A l'usine Renault (PA:RENA) de Flins (Yvelines), les ouvriers ont pu prendre la parole et permis de régler ainsi des centaines de problèmes quotidiens. Malgré les difficultés, cette expérience innovante a porté ses fruits, redonné de la motivation, mais apparaît aujourd'hui menacée.
L'expérimentation, lancée en 2012 dans l'unité de montage des portes puis progressivement étendue à toute l'usine, a été mise en oeuvre avec le laboratoire de psychologie du travail du Centre national des arts et métiers (Cnam).
Le principe était de confier à des ouvriers "référents", élus par leurs pairs, la responsabilité de faire remonter les problèmes rencontrés quotidiennement (aménagement du poste de travail, produits des fournisseurs ...), afin de les résoudre rapidement.
Exemple, des tables élévatrices ont été installées pour soulager le dos d'opérateurs ou un problème de gicleurs, "qui arrivaient emmêlés et faisaient perdre un temps fou" a été réglé, rapporte Yassine Aldidi, délégué CFDT de l'usine. Et "quand les problèmes avancent, ça redonne de la motivation", témoigne-t-il.
L'idée semble avoir fait ses preuves. Elle a permis "des progrès indéniables sur la qualité des véhicules sortis. Les retouches sont moindres, les salariés plus contents", assure Franck Daoût, coordinateur CFDT dans le groupe.
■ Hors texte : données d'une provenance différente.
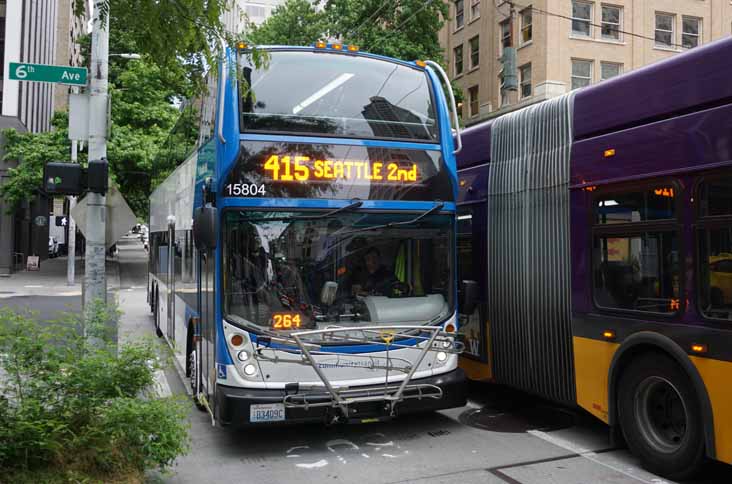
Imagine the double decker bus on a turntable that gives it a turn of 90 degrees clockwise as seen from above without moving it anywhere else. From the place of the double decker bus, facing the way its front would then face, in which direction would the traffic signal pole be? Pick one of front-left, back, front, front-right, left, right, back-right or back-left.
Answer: front-right

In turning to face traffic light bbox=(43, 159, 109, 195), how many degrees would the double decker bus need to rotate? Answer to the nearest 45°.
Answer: approximately 45° to its right

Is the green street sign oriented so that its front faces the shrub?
yes

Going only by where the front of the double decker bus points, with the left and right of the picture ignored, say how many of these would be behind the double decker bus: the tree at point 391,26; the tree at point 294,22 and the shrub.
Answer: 2

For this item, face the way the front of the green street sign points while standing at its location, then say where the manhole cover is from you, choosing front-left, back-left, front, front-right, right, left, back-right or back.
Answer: front-left

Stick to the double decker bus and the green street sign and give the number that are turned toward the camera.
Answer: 2

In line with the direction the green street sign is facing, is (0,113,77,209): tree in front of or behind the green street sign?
behind

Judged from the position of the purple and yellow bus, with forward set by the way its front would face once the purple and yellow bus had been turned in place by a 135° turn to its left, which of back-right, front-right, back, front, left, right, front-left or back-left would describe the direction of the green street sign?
left

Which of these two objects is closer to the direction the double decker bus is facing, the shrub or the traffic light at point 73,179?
the shrub

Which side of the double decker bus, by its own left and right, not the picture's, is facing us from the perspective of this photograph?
front

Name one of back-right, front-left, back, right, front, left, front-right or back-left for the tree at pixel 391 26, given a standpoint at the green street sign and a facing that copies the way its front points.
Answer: back-left

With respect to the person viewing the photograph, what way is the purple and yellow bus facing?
facing the viewer and to the right of the viewer
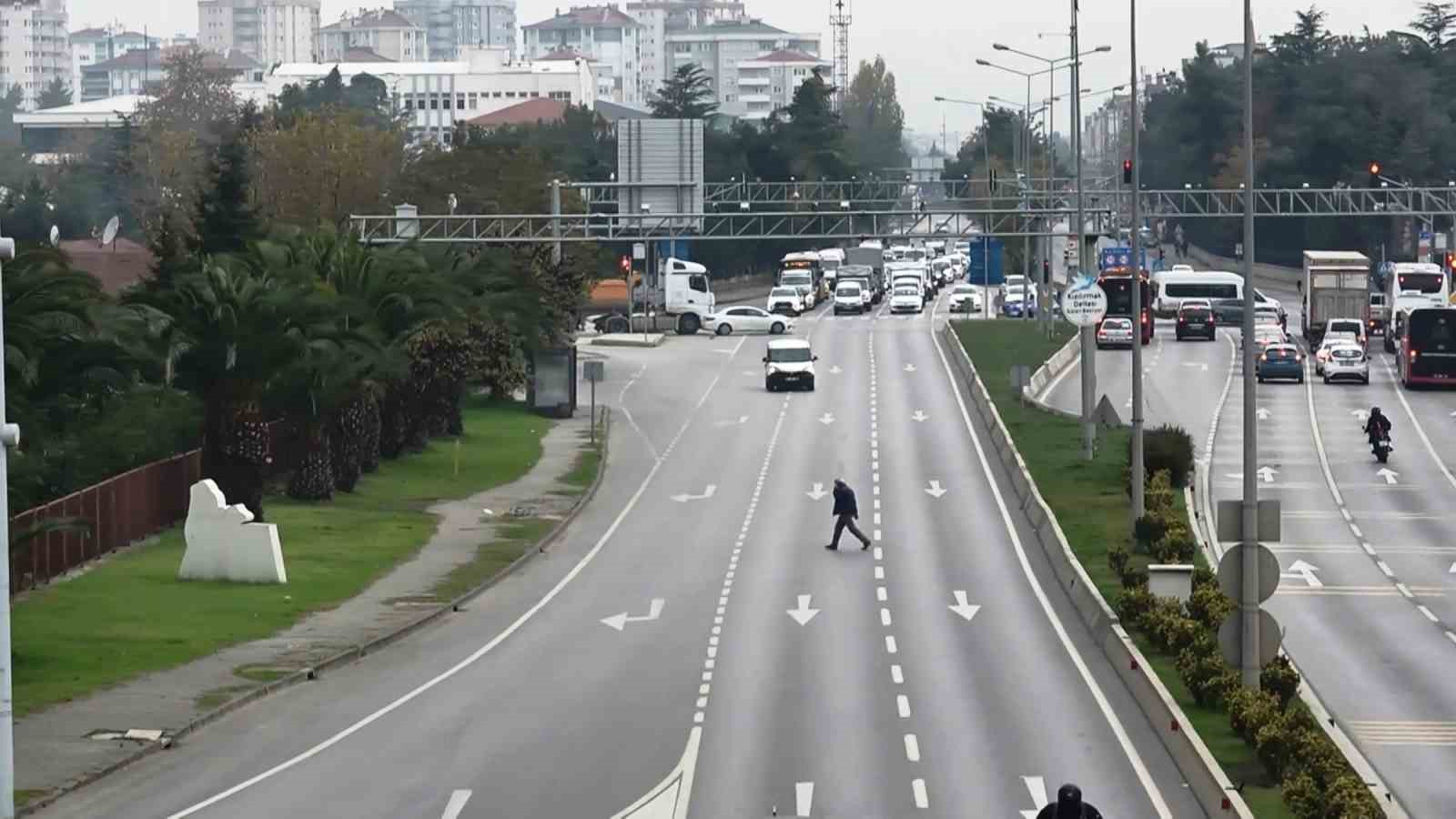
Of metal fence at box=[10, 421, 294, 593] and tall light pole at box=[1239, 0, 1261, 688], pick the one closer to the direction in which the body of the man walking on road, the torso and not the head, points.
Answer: the metal fence

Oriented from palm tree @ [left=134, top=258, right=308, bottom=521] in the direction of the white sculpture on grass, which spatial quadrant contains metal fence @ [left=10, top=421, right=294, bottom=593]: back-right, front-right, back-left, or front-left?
front-right

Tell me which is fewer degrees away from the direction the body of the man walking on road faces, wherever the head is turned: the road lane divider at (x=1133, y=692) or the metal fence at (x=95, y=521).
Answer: the metal fence

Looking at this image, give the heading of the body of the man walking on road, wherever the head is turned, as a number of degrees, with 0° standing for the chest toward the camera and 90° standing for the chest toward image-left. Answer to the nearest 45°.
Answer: approximately 90°

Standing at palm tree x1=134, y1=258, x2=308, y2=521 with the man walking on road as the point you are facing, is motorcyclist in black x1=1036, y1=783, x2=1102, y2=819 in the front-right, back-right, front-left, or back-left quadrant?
front-right

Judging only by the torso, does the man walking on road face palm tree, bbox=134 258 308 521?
yes

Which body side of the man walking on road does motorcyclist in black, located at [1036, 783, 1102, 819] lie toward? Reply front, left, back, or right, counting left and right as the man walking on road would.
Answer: left

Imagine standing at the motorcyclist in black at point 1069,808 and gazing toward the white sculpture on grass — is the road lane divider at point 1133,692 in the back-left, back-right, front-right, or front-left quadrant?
front-right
D'après la direction de l'usine, citée par le groupe de réflexion Terra Nova (proche du PS), "l'accidentabilité a diminué de plus de moitié et l'absentéisme s'améliore de façon spectaculaire" au département montage. Lors d'un comité national de suivi début octobre, le bilan faisait état de plus de 3.300 problèmes remontés dont 62% "traités".
"Pour la première fois, les salariés ont eu le sentiment que leur parole n'était peut-être pas inutile", souligne Fabien Gâche (CGT).
Cet exemple d'organisation a fait la preuve que "donner de l'autonomie" aux salariés permet d'améliorer "la qualité de vie au travail" et la "performance", soulignait récemment Terra Nova.
Et pourtant depuis un an, "le dispositif est étouffé, selon Fabien Gâche, car les référents sont de moins en moins autorisés à sortir des chaînes" pour travailler à la résolution des problèmes.
La CGT accuse Renault de "bloquer" le dispositif, "miroir réfléchissant de la difficulté croissante à faire un travail de qualité, d'une santé dégradée et de la précarité" et de "standards de production inapplicables, posant problème".
- L'usine de Flins fera-t-elle école ? -
Depuis que les psychologues du Cnam ne sont plus physiquement dans l'usine, "les mauvaises habitudes reviennent", constate Franck Daoût.
Avec l'embellie des ventes et la montée des cadences, le dispositif représente "une charge de travail en plus" que les "managers overbookés" ont vite fait de mettre "de côté", relève Laurent Smolnik, représentant FO.
Le dispositif rencontre aussi des réserves chez les syndicats. M. Smolnik lui reproche d'avoir "pris le pas sur des instances légales, comme le CHSCT" (Comité d'hygiène, de sécurité et des conditions de travail). Il ne croit pas qu'il puisse "être reproduit ailleurs".
Ces critiques montrent que donner une "capacité d'agir" aux "professionnels", simples salariés ni syndicalistes ni managers, heurte les schémas traditionnels.
L'expérience Flins peut-elle faire école? Renault ne veut pas se prononcer tant que les négociations avec les syndicats sur un nouvel accord de compétitivité, portant notamment sur l'organisation du travail, sont en cours, a expliqué à l'AFP un porte-parole.
Selon Franck Daoût, la direction aurait retenu "le principe de donner la parole aux salariés" et promis d'"intégrer le dialogue sur la qualité du travail" dans l'organisation de toutes les usines mais "reste à savoir comment".
Au contraire, la démarche a été enterrée, affirme Fabien Gâche. Selon lui, il sera uniquement question de "mieux former" les managers à écouter le terrain, sans laisser aux ouvriers l'autonomie permise à Flins.
La pérennité de l'expérimentation "semble tout simplement compromise", se désole le Cnam, qui rappelle, dans une lettre à la direction du 15 octobre, consultée par l'AFP, que le "pouvoir d'agir retrouvé des opérateurs eux-mêmes" était au coeur de la démarche initiale.